S.G. Engle, E.F. Guinan (Villanova University), R.H. Koch (Univ. of Pennsylvania)

Polaris (alpha UMi A; ~+2.0 mag; F7Ib; P = 3.97d) has received special attention since precessing close to the North Celestial Pole. Polaris is a 2nd mag luminous member of a multiple star system (ADS 1477) and is a low-amplitude classical Cepheid with a pulsation period of P = 3.97d. Polaris is noteworthy among cepheids because its pulsation period and light amplitude are rapidly changing with time (Evans et al. 2002). From over 100 yrs. of observations, an increase in its apparent period of dP/dt = +3.51 sec/yr and a decrease in light amplitide have been found. Its light variation has decreased from ~0.15 mag (visual) in the 1900s to a minimum value of 0.020 mag during the mid-1990s. However, our recent photometry, from 2001-2004, indicates its light(V) amplitude is again increasing and is 0.038 mag during 2004.
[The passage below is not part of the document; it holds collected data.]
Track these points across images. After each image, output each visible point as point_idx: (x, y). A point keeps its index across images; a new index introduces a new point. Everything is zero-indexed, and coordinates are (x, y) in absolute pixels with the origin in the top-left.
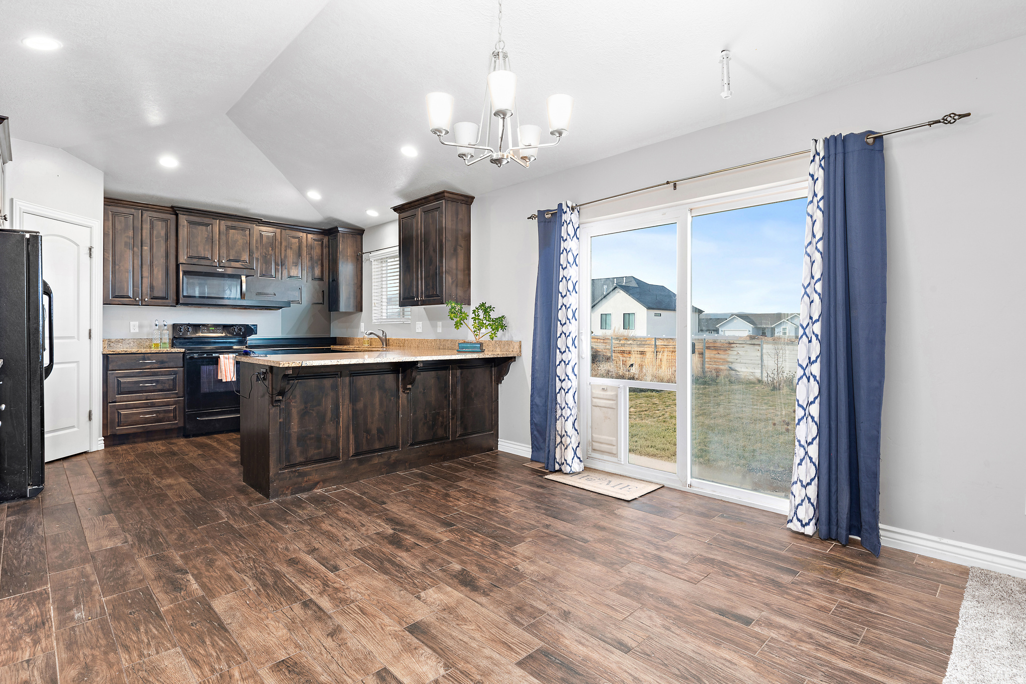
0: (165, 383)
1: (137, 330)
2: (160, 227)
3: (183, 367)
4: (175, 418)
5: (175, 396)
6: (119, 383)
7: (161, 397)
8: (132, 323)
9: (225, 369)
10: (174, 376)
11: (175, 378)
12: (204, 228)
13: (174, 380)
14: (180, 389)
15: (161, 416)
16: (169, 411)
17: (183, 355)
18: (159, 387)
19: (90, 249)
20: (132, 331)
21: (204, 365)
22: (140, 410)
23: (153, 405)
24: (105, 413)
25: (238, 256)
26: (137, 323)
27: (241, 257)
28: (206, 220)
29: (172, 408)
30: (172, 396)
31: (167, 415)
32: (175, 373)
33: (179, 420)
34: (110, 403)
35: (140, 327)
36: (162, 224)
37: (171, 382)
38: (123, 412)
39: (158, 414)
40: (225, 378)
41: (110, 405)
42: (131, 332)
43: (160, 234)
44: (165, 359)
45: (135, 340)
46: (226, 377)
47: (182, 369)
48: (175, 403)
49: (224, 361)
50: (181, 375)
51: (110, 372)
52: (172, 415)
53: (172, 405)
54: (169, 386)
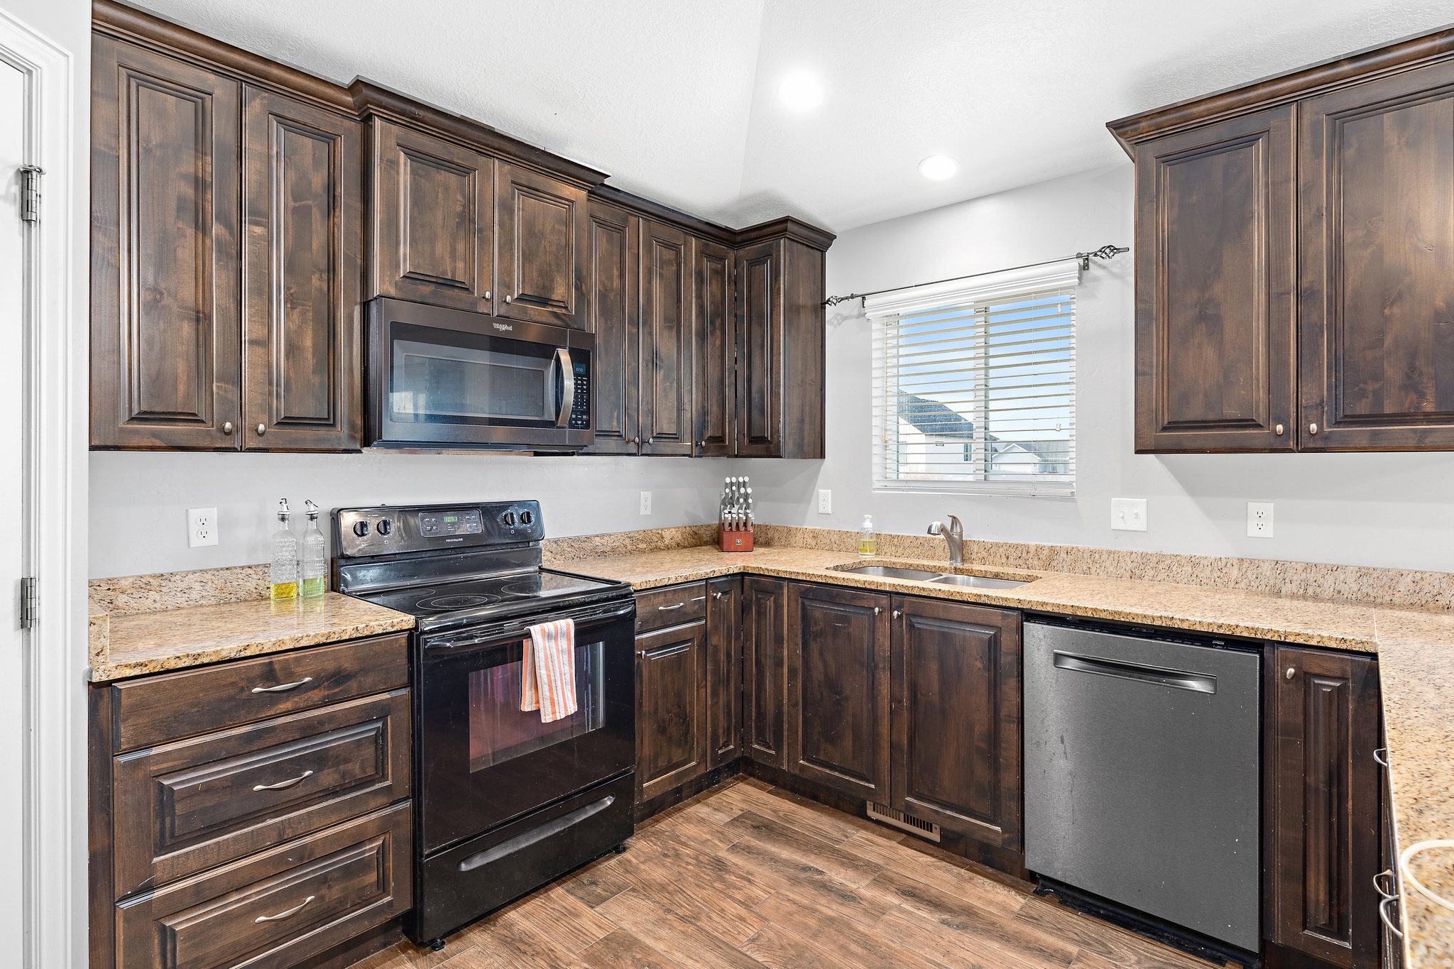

In this paper we report on yet another remarkable characteristic of Polaris. Our analysis of all available 20th century photometry indicates that the mean brightness of Polaris has increased from about V ~ +2.12 mag, in the 1900s, to the current high value of = +1.95 mag. Motivated by this apparent luminosity increase, we have carefully investigated its brightness, starting with Ptolemy (Almagest 160 AD; m = +3 mag), and have examined all available historical sources. We have reconstructed its apparent visual magnitude by comparing its given magnitude at each epoch with a grid of nearby bright stars. The sources of historical data include Ptolemy, Al Sufi , Tycho, Uleg Beg, Tycho Brahe, Herschel, and many 19th century measures. Overall, when all of the data are combined and weighted, there is strong evidence that Polaris has increased in brightness by more, than 1 mag over the last two millennia. We discuss the results, as well ,as some possible scenarios to explain its luminosity changes along with changes in its pulsation properties over time. This research is supported by NSF/RUI grants to Villanova University that we gratefully acknowledge.